Saint Veronica
Bernard van Orley
An item at Metropolitan Museum of Art
Small-scale devotional tapestries like this one were popular among the most elite collections of Europe. One buying trip for twelve such textiles cost Queen Isabella of Castile the equivalent to ten years of the salary she paid the ship’s master on Christopher Columbus’s transatlantic voyage in 1492. A tapestry comparable in size and subject to this one belonged to Isabella’s granddaughter, the Habsburg Queen Catherine of Portugal. The sixteenth-century appeal of this tapestry lay in the skill of its weavers—who rendered the folds of Veronica’s mantle in silver thread, tackling the challenging effect of watery reflections—and in its compelling design. The life-size Veronica, head overlapping the border, seems to step out of the textile and into our space. [Elizabeth Cleland, 2017]
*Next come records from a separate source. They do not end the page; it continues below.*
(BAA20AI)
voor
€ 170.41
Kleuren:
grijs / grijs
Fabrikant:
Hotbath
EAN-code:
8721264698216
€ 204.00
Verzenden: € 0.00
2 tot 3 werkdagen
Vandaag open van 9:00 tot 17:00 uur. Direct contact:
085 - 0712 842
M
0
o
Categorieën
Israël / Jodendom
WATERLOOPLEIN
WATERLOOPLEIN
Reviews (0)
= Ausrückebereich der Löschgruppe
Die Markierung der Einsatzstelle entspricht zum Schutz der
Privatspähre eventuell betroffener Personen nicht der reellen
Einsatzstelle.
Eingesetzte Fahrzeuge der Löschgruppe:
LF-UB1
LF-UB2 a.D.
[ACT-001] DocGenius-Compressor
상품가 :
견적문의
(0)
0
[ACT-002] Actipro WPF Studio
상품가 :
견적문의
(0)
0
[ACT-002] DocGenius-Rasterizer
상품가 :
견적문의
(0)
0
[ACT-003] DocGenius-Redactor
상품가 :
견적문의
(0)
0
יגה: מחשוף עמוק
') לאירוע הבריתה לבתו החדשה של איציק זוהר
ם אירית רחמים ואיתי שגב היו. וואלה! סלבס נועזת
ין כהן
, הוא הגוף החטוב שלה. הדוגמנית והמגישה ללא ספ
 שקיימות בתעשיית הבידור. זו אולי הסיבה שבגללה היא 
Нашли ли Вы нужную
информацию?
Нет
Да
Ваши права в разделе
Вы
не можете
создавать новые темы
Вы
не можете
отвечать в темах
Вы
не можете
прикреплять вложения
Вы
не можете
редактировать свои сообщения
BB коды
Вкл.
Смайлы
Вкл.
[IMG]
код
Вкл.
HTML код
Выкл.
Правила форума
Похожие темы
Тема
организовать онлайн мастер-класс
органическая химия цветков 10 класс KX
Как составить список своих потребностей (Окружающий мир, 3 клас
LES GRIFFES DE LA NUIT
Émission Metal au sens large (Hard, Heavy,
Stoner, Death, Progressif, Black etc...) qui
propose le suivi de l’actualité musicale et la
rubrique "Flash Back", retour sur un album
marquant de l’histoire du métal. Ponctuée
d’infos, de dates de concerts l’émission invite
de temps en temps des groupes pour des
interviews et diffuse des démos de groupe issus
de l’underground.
European Sculpture and Decorative Arts
An exhibit at Metropolitan Museum of Art
The fifty thousand objects in the Museum's comprehensive and historically important collection of European sculpture and decorative arts reflect the development of a number of art forms in Western European countries from the early fifteenth through the early twentieth century. The holdings include sculpture in many sizes and media, woodwork and furniture, ceramics and glass, metalwork and jewelry, horological and mathematical instruments, and tapestries and textiles. Ceramics made in Asia for export to European markets and sculpture and decorative arts produced in Latin America during this period are also included among these works.